I'm trying to take pictures I've neglected to take. Or maybe I took them in March or April with snow on the ground. Now it's summer and actually is supposed to be 92-94 degrees tomorrow. Fortunately, Sarah took my winter coat home. However, the high in Iceland today is 57 F.

We never get tired of the view out our window. There's a kinetic sculpture we can see from our living room window in front of the Historical Museum. The top curved sections turn in the wind.
Kinetic Sculpture
There's the fountain, which we've sent pictures of before. We can hear the water flowing all day if it isn't drowned out by traffic or tourist guides talking about it. On the railing for the fountain there is a metal ring. If you turn it, you are supposed to get your wish. I've turned it for my kids this year and for my job interview yesterday. I don't really make a wish so much as take a moment to pray while I turn it. You can see it's been polished by repeated rubbing against the metal of the railing, like the toes of statues of saints in churches polished by people touching them as they pray.
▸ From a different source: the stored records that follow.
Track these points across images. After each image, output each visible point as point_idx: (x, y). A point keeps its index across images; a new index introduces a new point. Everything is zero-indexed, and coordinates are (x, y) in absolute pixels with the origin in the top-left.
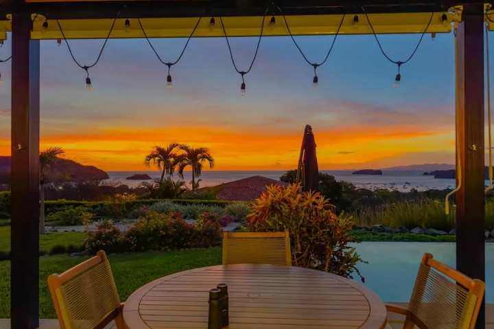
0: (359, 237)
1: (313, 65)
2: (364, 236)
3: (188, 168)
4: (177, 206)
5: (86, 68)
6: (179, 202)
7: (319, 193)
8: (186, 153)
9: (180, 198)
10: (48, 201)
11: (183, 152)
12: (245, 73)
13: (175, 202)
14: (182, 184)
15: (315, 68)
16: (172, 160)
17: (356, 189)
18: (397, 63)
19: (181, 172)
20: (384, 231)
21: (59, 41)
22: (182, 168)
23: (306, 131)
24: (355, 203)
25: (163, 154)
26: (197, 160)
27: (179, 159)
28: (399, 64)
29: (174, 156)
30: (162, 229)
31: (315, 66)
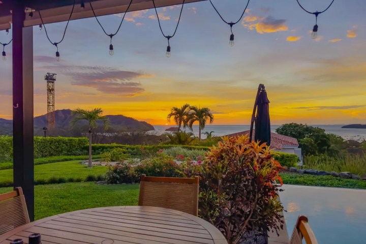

Good-luck Ring on Fountain
 
Early Saturday morning we take the train to Sweden to spend a few days with Swedish friends who were on sabbatical in Claremont. Then we have 2 days in Copenhagen before we catch our flight to Iceland. We have plans to see waterfalls, glaciers, volcanoes , beaches, and birds. It seems a nice bookend to the beginning of our trip in New Zealand. Hope it doesn't rain every minute. We arrive back at LAX at 1 a.m. August 14, just 2 weeks to move back into our house and prepare for orientation and the beginning of fall semester, exactly 8 months since we landed in Sydney.